I’d love to retire when I’m 65 and be a nomad for a while, exploring every corner of the United States. I think I’d still like to do some kind of work, but hopefully it will be more of a passion project that I can do from anywhere. I’ve always enjoyed writing, so maybe I’ll become an author. I also benefited from several mentors in my life, so I would like to pay it back and mentor others when I retire.
What does “health” mean to you?
Freedom. When I have my health, I have the physical and financial freedom to do just about anything. That’s why I hike and bike and find ways other than just going to the gym to stay active. I probably need to eat a little better and drink more water, but I’m a work in progress.
Are there luxuries that you always need to include in your budget? House cleaner? Grocery shopper?
I wouldn’t call it a luxury, but I moved away from my family when I moved to Seattle. When I did that, I told myself I would always go back for visits. So, paying for plane tickets a couple of times a year just to visit family is something I don’t want to give up.
Do you have a financial planner? If so, explain why your planner is valuable.
I recently started working with a financial planner who helped me navigate how to plan for my future when my monthly income fluctuates so much. We also discussed some investment options that I had never thought of, and I look forward to being able to build up some of those investments in the near future. My planner charges a set fee of $2,400 per year, which seems like a steep sum, but I look at it as an investment that will pay dividends down the road. As my portfolio grows, I’ll have the option to switch his fees to a percentage of the money under management, or to continue on an hourly or yearly set fee. I like that flexibility.
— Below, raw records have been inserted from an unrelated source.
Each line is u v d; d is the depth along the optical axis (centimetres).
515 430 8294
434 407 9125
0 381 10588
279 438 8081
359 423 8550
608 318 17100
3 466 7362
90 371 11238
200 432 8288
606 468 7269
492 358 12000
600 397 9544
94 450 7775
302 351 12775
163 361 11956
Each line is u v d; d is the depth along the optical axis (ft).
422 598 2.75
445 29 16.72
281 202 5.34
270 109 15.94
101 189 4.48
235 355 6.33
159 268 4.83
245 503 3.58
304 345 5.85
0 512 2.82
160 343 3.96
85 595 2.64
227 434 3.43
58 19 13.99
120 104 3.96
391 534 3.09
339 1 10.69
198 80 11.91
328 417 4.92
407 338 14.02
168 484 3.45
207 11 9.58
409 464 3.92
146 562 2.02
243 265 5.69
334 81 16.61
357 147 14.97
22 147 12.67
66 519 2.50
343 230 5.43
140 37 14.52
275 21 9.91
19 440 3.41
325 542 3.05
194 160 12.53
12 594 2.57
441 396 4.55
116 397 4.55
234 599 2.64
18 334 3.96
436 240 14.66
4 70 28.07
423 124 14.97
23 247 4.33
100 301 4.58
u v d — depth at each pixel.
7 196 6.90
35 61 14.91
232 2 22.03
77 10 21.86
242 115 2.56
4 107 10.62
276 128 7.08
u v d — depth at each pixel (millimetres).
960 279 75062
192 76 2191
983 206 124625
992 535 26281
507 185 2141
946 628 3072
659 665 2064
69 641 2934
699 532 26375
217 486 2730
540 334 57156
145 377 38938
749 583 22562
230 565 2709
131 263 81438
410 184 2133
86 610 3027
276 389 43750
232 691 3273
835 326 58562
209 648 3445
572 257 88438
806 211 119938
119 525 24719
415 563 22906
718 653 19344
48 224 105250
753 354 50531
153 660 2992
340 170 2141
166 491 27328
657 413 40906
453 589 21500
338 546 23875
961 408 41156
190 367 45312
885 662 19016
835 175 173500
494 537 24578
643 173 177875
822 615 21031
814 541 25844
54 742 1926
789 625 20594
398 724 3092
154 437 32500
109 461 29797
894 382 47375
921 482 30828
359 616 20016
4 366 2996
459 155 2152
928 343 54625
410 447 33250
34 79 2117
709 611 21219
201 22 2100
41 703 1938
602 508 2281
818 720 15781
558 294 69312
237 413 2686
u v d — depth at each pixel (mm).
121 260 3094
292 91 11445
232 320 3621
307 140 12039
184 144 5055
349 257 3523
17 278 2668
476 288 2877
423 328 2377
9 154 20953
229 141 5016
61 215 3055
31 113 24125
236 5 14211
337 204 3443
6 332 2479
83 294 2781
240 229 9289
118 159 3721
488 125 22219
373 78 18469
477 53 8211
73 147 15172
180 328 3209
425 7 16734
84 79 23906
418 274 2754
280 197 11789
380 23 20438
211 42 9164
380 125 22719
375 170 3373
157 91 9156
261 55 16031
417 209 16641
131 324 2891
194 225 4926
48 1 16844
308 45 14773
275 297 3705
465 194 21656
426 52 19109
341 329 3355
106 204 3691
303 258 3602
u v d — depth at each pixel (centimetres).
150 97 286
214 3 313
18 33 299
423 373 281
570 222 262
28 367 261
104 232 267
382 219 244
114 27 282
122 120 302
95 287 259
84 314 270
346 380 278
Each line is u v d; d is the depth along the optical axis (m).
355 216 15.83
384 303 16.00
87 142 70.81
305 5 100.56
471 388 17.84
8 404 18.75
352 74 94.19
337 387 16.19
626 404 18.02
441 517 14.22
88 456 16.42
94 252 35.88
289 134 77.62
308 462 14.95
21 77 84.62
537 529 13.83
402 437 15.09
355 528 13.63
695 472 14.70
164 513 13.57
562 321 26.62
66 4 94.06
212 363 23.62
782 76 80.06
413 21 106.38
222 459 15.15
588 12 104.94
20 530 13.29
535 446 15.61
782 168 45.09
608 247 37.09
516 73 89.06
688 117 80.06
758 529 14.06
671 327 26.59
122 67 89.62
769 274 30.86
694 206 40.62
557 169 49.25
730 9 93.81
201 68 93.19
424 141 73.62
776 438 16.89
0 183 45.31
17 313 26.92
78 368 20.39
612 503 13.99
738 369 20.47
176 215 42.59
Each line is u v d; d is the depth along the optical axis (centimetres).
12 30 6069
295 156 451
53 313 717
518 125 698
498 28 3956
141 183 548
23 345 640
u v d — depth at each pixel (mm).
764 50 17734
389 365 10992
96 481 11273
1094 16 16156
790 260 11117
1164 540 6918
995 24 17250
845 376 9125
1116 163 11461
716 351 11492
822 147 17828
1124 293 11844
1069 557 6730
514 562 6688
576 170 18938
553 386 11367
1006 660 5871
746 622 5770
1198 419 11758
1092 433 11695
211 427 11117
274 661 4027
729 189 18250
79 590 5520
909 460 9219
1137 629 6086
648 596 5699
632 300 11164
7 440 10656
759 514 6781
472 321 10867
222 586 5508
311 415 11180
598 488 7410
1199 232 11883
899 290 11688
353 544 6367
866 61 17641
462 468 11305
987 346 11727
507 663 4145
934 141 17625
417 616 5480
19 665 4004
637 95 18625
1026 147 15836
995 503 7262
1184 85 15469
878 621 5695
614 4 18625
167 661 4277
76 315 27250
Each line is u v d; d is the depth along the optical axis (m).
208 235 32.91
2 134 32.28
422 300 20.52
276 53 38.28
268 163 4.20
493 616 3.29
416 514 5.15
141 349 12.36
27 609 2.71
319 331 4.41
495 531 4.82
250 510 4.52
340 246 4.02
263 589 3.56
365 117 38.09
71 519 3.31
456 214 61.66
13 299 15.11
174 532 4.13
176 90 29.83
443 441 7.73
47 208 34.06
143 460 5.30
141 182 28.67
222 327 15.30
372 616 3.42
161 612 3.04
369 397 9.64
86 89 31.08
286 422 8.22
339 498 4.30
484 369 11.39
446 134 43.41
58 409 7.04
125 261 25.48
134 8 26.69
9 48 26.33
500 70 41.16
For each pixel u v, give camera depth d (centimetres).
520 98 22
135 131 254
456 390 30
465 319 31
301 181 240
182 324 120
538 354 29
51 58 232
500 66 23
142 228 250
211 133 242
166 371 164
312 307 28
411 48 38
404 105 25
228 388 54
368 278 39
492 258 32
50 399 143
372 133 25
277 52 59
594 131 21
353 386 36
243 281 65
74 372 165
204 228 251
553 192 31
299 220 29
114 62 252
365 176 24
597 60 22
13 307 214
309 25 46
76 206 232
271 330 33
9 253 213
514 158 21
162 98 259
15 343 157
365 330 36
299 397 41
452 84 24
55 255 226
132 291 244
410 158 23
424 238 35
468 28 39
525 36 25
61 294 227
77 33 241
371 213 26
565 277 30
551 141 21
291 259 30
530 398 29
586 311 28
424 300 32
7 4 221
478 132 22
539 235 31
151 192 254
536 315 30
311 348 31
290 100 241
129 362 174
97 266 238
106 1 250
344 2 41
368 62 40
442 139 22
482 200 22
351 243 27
In addition to saving for retirement, what are some of the big picture items you want to invest in?
Well, I definitely want to buy a home within the next five years. And, I’ve always dreamed of having a vacation home on the lake where my family could all be together. That dream is down the road for sure, but it’s something I would love to invest in at some point.
What intimidates you about planning for retirement?
I guess for me it’s the unknowns. Will I have kids or not? Will I stick with real estate until I retire? Who knows? I’m focused on getting my student and car loans paid off, so I can start planning for bigger things down the road.
THE WRAP UP
Madison isn’t afraid to change up her plans to create a better life — like she did when she went into real estate. While her focus at the moment is enjoying life in the city, she is working to pay off loans, so she can shift that money into investments and her retirement.